The blood from the placenta and umbilical cord after separation from a newborn baby is collected noninvasively as a source of hematopoietic stem cells (HSCs), that is, cord blood stem cells, capable of reconstitution of the hematopoietic system after transplantation into histocompatible recipients [11]. Cord blood stem cells are now routinely collected for storage and potential future personal use by families or donated to public cord blood stem cell banks for research and treatment of hematopoietic and other diseases [11]. Because cord blood-derived HSCs are less mature in comparison to adult bone marrow-derived HSCs, transplantation requires less precise histocompatibility matching between donor and recipient [11]. Thus, the number of recipients for a cord blood HSC allotransplant is potentially greater than that for an adult bone marrow allograft. Because the CCR5 Δ32 polymorphism is present at a relatively high frequency in specific human populations, we predict that CCR5 Δ32/Δ32 cord blood units should be and will be continuously present at a predictable frequency (1–3%) in the current cord blood banks where allele frequencies are high [5]. Transplantation of CCR5 Δ32/Δ32 cord blood stem cells into HIV-infected individuals should produce HIV-resistant blood cells, alleviating or potentially curing the development of AIDS.
The potential use of cord blood stem cells for the treatment of AIDS opens up important points for discussion. First, HIV-infected individuals would need to be human leukocyte antigen (HLA) typed which is not routinely performed. Second, partial engraftment by the cord blood stem cells may be sufficient to alleviate T-cell deficiency because the donor tissue is resistant to HIV infection and would have a selective advantage. Perhaps one cord blood unit might even be sufficient for treating more than one patient. In addition, myeloablative treatment of HIV-infected individuals prior to transplantation may or may not be necessary; safer nonmyeloablative regimens could potentially be used to facilitate engraftment of the CCR5 Δ32/Δ32 cord blood stem cells.
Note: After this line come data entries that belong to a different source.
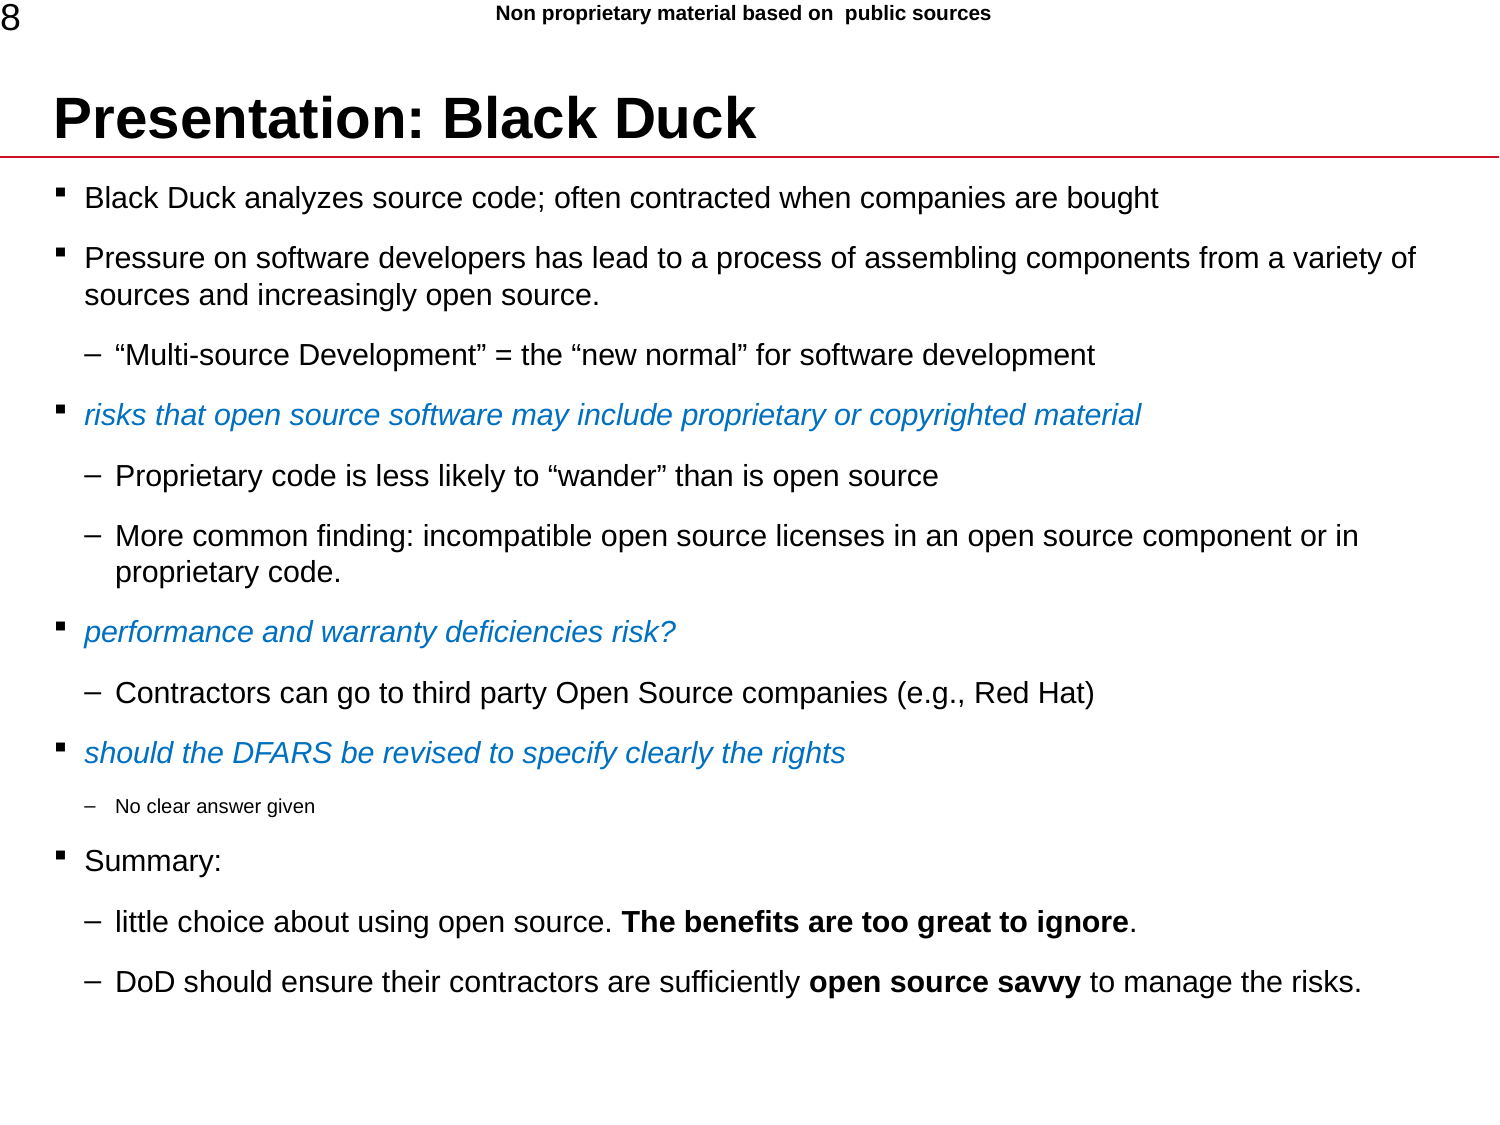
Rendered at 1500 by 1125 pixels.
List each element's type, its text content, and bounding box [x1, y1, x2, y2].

list Black Duck analyzes source code; often contracted when companies are bought Pressure on software developers has lead to a process of assembling components from a variety of sources and increasingly open source. “Multi-source Development” = the “new normal” for software development risks that open source software may include proprietary or copyrighted material Proprietary code is less likely to “wander” than is open source More common finding: incompatible open source licenses in an open source component or in proprietary code. performance and warranty deficiencies risk? Contractors can go to third party Open Source companies (e.g., Red Hat) should the DFARS be revised to specify clearly the rights No clear answer given Summary: little choice about using open source. The benefits are too great to ignore. DoD should ensure their contractors are sufficiently open source savvy to manage the risks. [38, 170, 1461, 1011]
title Presentation: Black Duck [38, 35, 1225, 158]
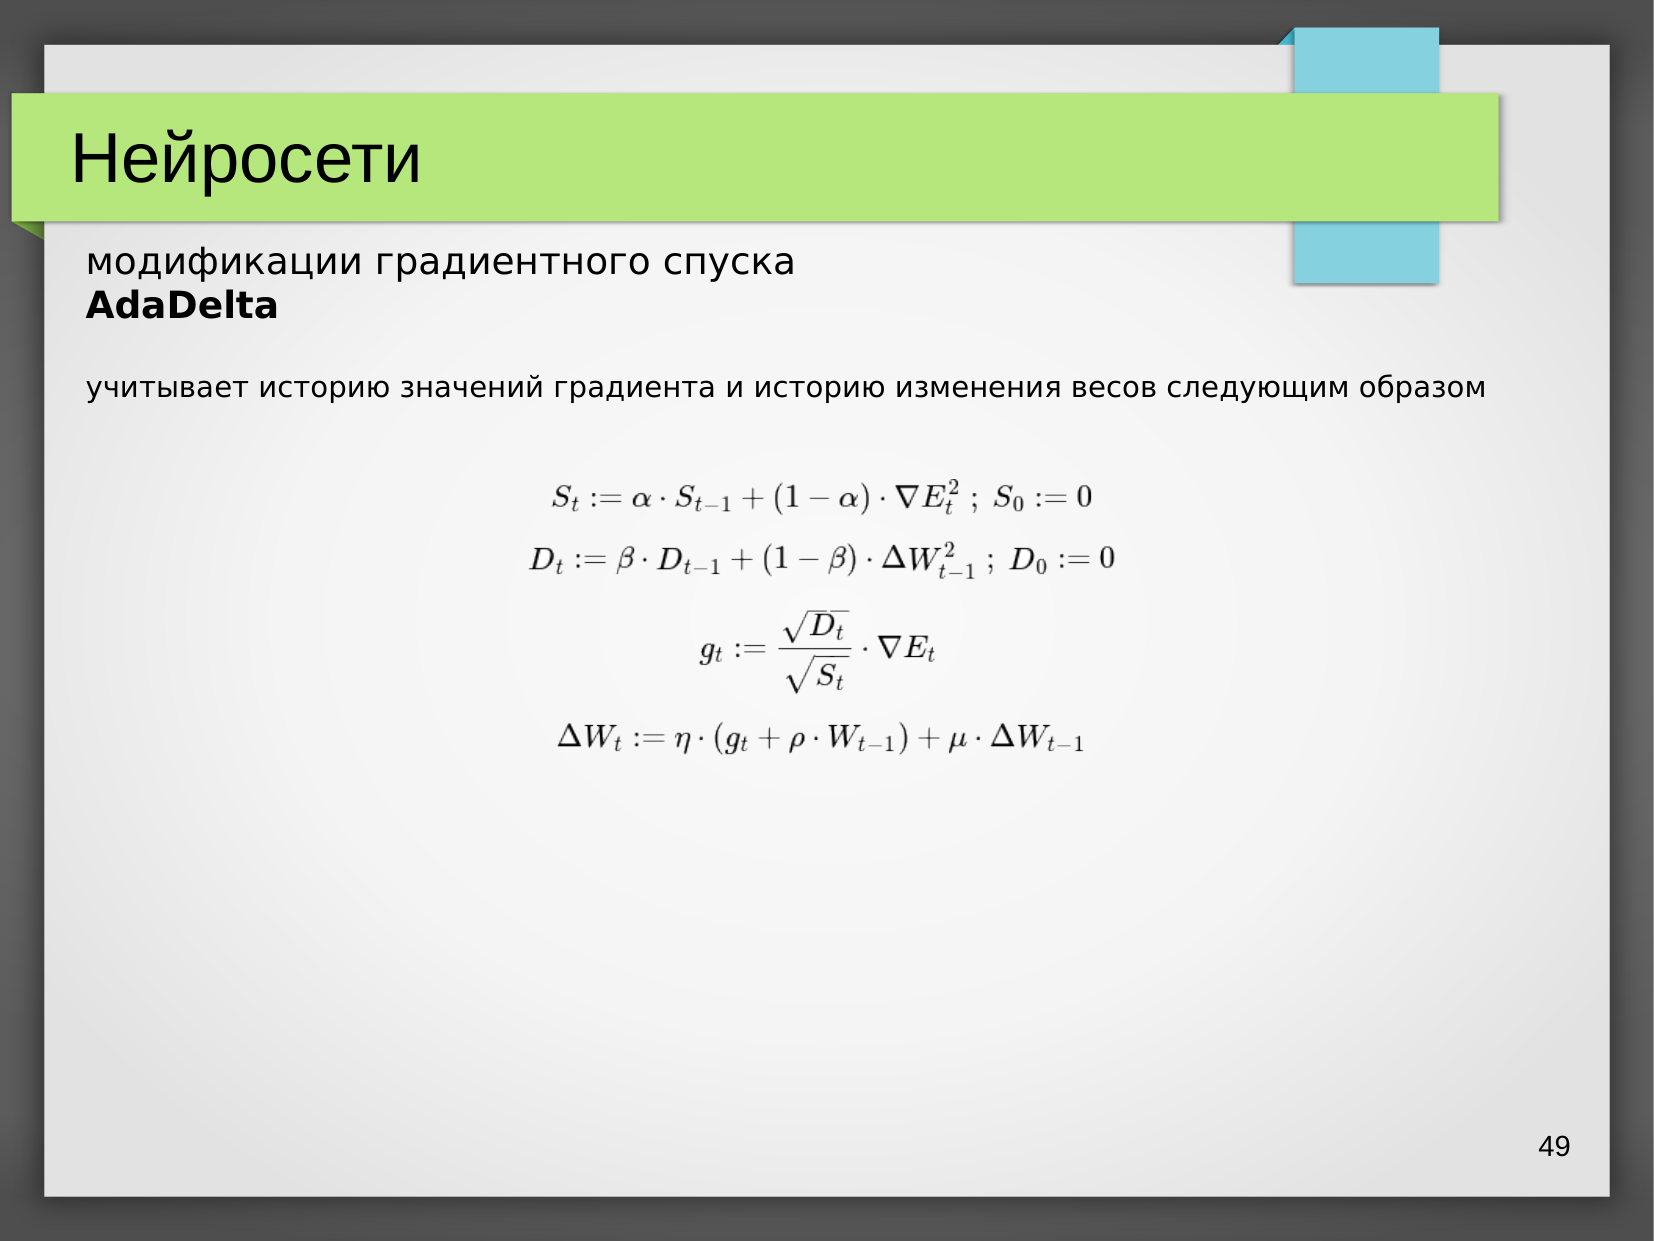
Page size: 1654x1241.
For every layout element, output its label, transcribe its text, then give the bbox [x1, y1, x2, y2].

text_box модификации градиентного спуска AdaDelta учитывает историю значений градиента и историю изменения весов следующим образом [70, 232, 1512, 447]
title Нейросети [70, 118, 1205, 199]
picture [0, 0, 1654, 1241]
Indeed, promising findings have recently been obtained regarding the feasibility of HSC transplantation into HIV-infected individuals being treated for lymphoma [12]. Third, the concept of stem cell therapy for HIV treatment can be extended to the use of CCR5 Δ32/Δ32 adult HSCs (e.g., bone marrow) as donor tissue but would require a more rigorous HLA match and intrusive manipulation of donors to collect stem cells. Fourth, an HIV-infected patient treated with a CCR5 Δ32/Δ32 cord blood or bone marrow allograft would be trading the consequences of HAART therapy for immune suppression therapy to prevent transplantation disease. In addition, in rare cases, CCR5 Δ32/Δ32 resistance to HIV infection has been demonstrated to be incomplete and associated with X4 strains [13]. Finally, the CCR5 alleles in human embryonic stem cells or induced pluripotent stem (iPS) cells could be genetically converted to the Δ32 allele, that upon differentiation would provide a source of Δ32/Δ32 HSCs for transplantation. In particular, the generation of Δ32/Δ32 iPS cells from individuals for differentiation into HSCs would provide an autograft for HIV infection therapy. In summary, we suggest that cord blood stem cells and other types of stem cell therapies may have great potential for the treatment of HIV infection and AIDS.